Из певцов больше всего досталось Марку Бернесу. Как сегодня принято говорить, только ленивый не ругал его. Даже эпиграммку сочинили:
Песни льет эфир московский С голосом и без. Там, где с голосом, — Козловский. Там, где без, — Бернес.Разумеется, не обошли «вниманием» и Клавдию Ивановну: «Некоторые популярные эстрадные певцы (Р. Бейбутов, К. Шульженко, М. Михайлов) в своей трактовке советских песен допускают порой уступки плохим, отсталым вкусам — излишний надрыв, пошловатый сентиментальный привкус». Годом позже в том же журнале «Советская музыка» о ней писали: «Остальные номера страдают серьезными пороками, идущими от пережитков старой эстрады, с ее „песенками настроений“ и безвкусной джазовой „лирикой“. Слушая исполнение Клавдией Шульженко песни М. Табачникова „Мама“, сожалеешь, что большое неподдельное чувство и настоящее мастерство тратятся на низкопробную музыку, выросшую из блатных и джазовых интонаций. Теми же недостатками страдает песня Табачникова „Давай закурим“».
Пожалуй, наступил один из самых тяжелых периодов в творческой жизни Шульженко. 27 лет работы, сотни, тысячи концертов, невероятная популярность в годы войны. И вдруг, разом, все это оказалось никому не нужно. Сольных концертов ей уже не давали. Ее недруги в ВГКО откровенно радовались, говоря при встрече:
— Читали «Сов. музыку»? Что делать… получила то, что заслужила. Выдохлась наша Клавдия Ивановна, — и притворно вздыхали.

## Выдержки из данных

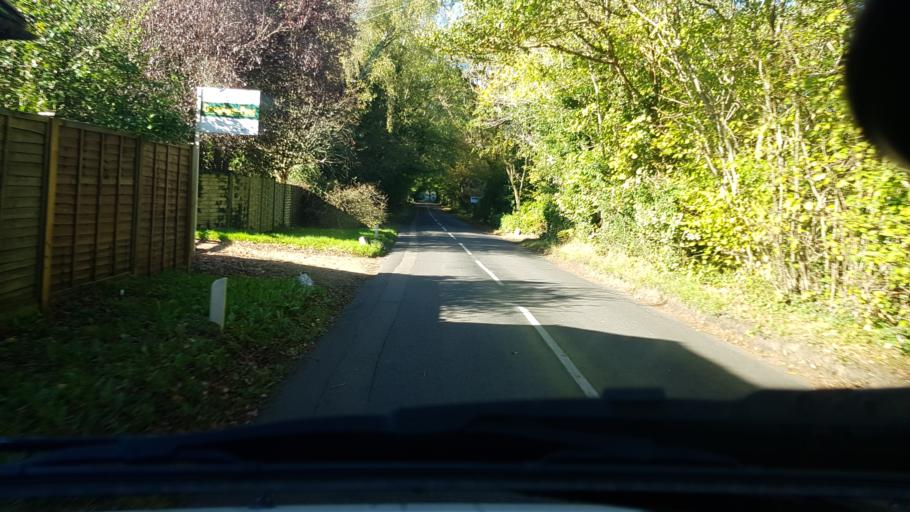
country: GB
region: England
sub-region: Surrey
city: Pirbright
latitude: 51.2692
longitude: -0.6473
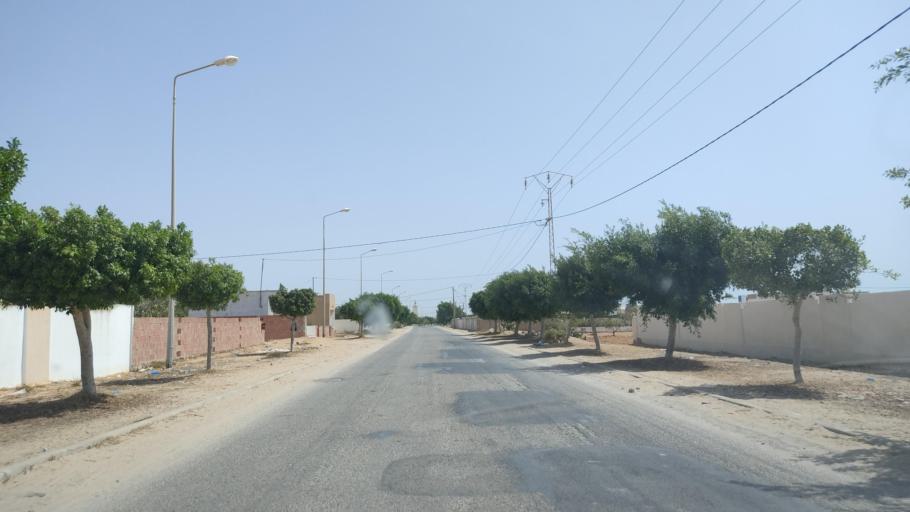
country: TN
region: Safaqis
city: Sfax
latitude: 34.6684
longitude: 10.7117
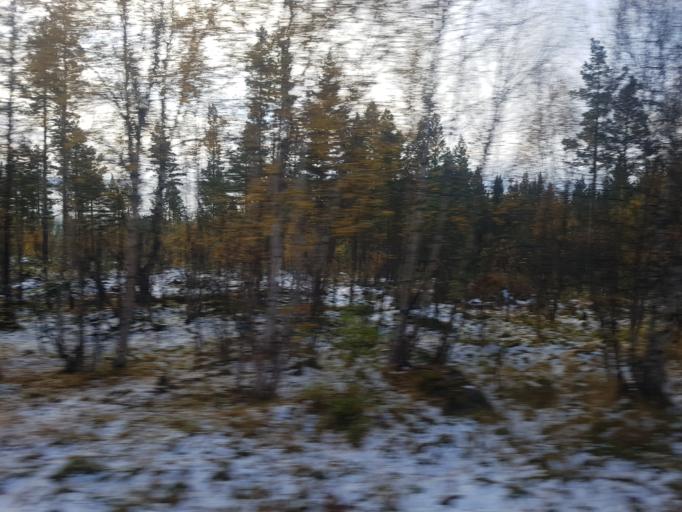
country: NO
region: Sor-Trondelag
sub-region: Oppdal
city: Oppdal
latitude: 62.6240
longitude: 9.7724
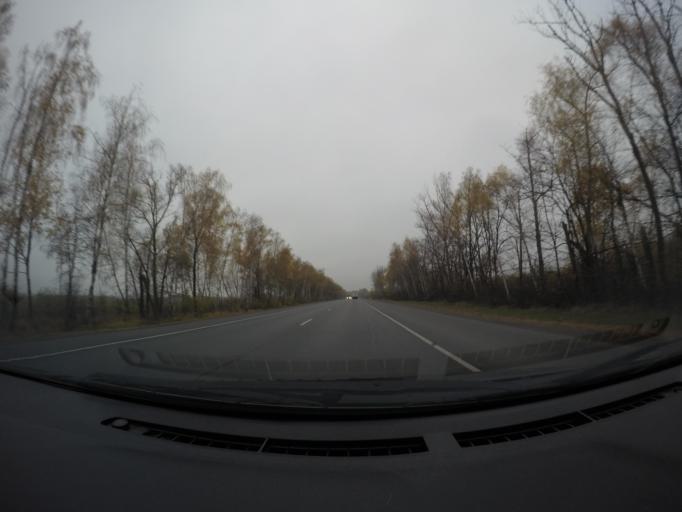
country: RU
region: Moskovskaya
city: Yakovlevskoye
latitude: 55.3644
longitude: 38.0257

--

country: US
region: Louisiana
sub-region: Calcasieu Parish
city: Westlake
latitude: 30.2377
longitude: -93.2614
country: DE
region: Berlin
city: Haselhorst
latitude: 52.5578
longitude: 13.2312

## Что требуется
Ответьте на вопросы по тексту о Клавдии Шульженко.
(a) Кому из певцов, согласно тексту, досталось больше всего?
(b) В каком журнале печатали критику в адрес Клавдии Ивановны?
(c) Сколько лет работы Шульженко упомянуто в тексте?

## Решение
(a) Марку Бернесу.
(b) В журнале «Советская музыка».
(c) 27 лет.